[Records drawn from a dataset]
+--
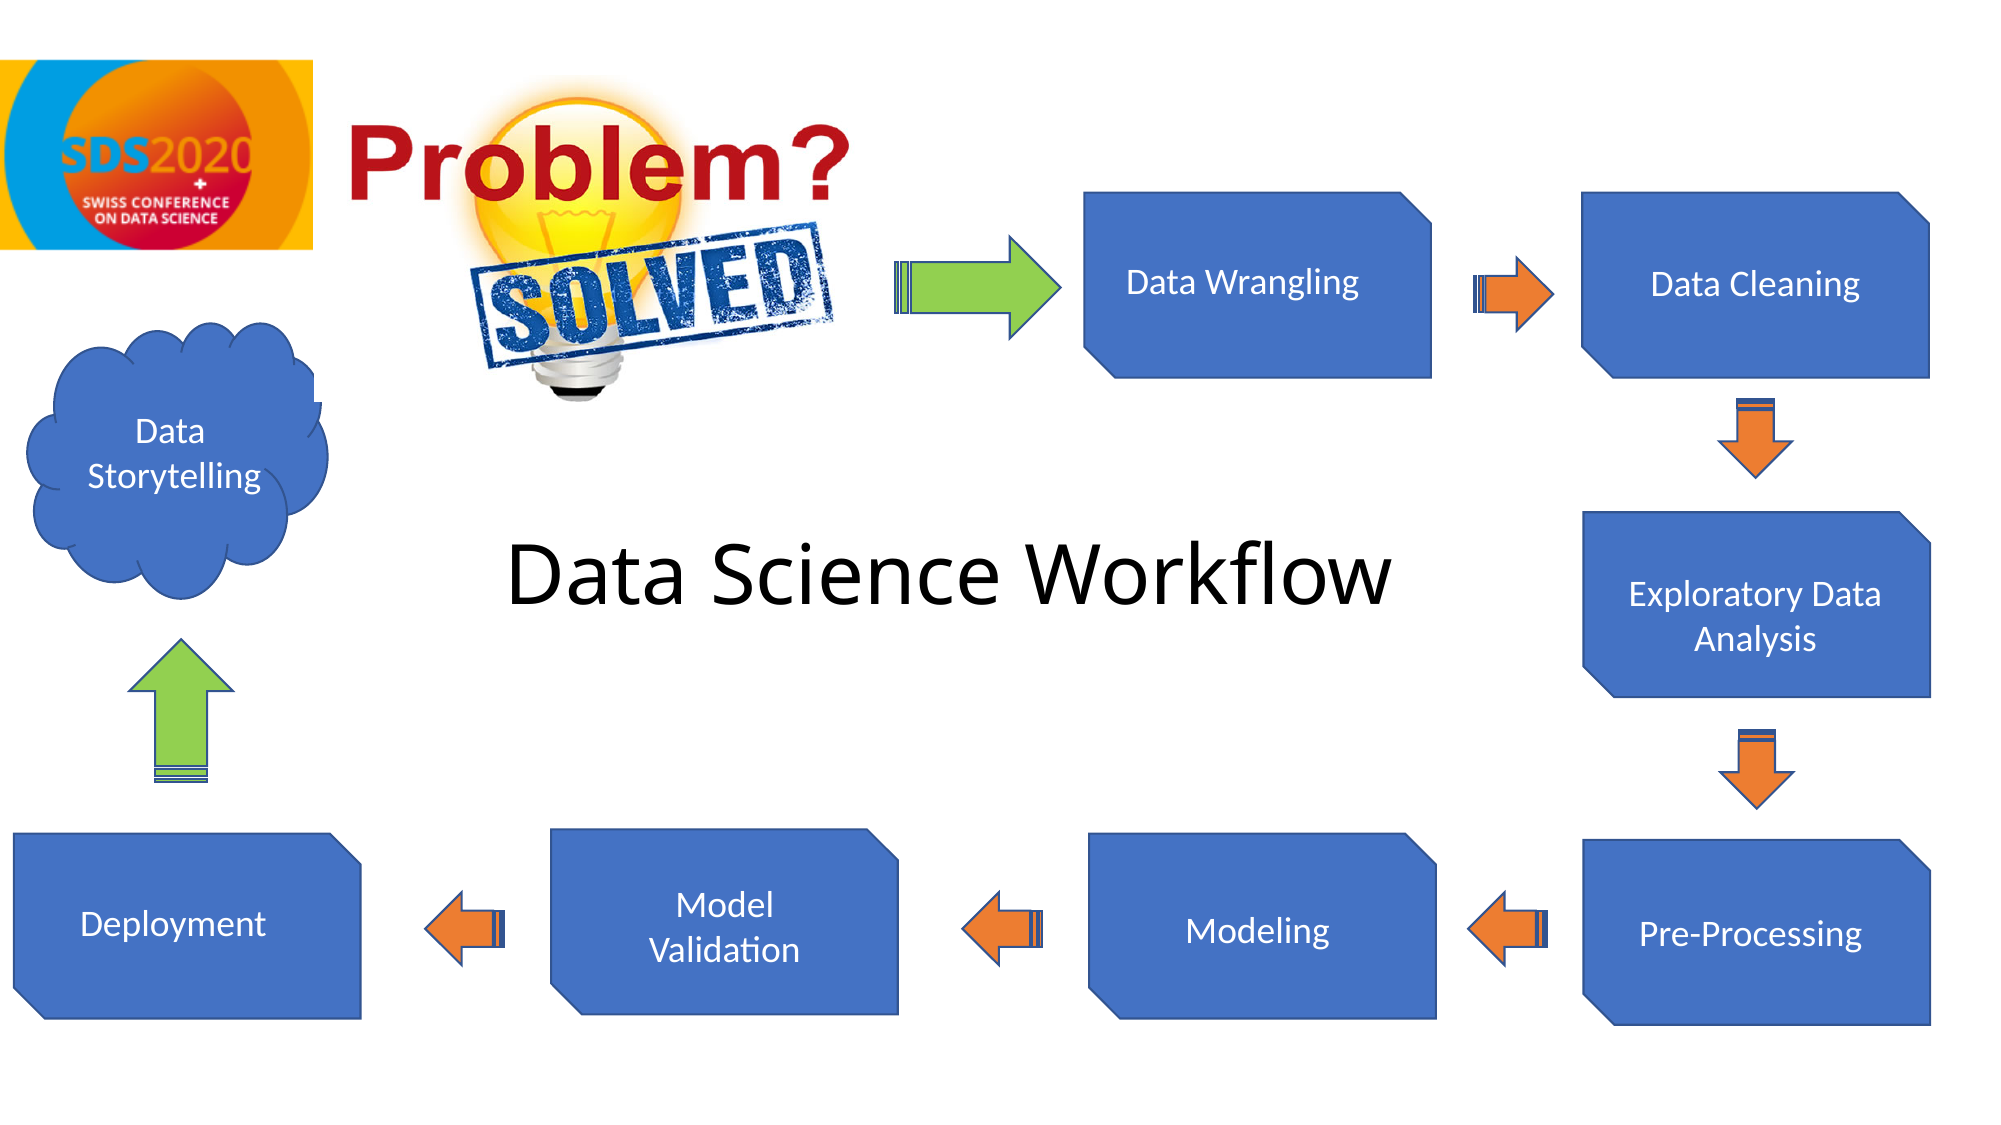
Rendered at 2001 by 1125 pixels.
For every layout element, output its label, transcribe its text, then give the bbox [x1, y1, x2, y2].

text_box [550, 828, 899, 1016]
text_box Model Validation [583, 873, 867, 978]
text_box Data Cleaning [1603, 251, 1908, 312]
text_box [423, 889, 505, 968]
picture [0, 0, 313, 313]
text_box Data Storytelling [60, 398, 290, 504]
text_box [1717, 729, 1796, 811]
text_box [1466, 889, 1548, 968]
text_box [1473, 275, 1477, 313]
text_box [1478, 255, 1555, 334]
text_box [1716, 398, 1795, 480]
picture [314, 75, 885, 403]
text_box [26, 322, 329, 600]
text_box [1088, 832, 1437, 1020]
text_box [1582, 838, 1932, 1026]
text_box [1581, 191, 1930, 379]
text_box [900, 234, 1063, 342]
text_box [12, 832, 362, 1020]
text_box [154, 778, 208, 783]
text_box [960, 889, 1043, 968]
text_box Data Science Workflow [375, 514, 1523, 629]
text_box Deployment [65, 891, 349, 952]
text_box [894, 261, 899, 314]
text_box Exploratory Data Analysis [1603, 561, 1908, 667]
text_box [1083, 191, 1432, 379]
text_box Data Wrangling [1111, 249, 1416, 310]
text_box Modeling [1127, 899, 1388, 959]
text_box Pre-Processing [1624, 901, 1908, 962]
text_box [1582, 511, 1932, 699]
text_box [126, 637, 236, 777]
+--
About this exercise: Where does the word "picture" occur in the data? Copy every line that has it.

Answer:
picture [0, 0, 313, 313]
picture [314, 75, 885, 403]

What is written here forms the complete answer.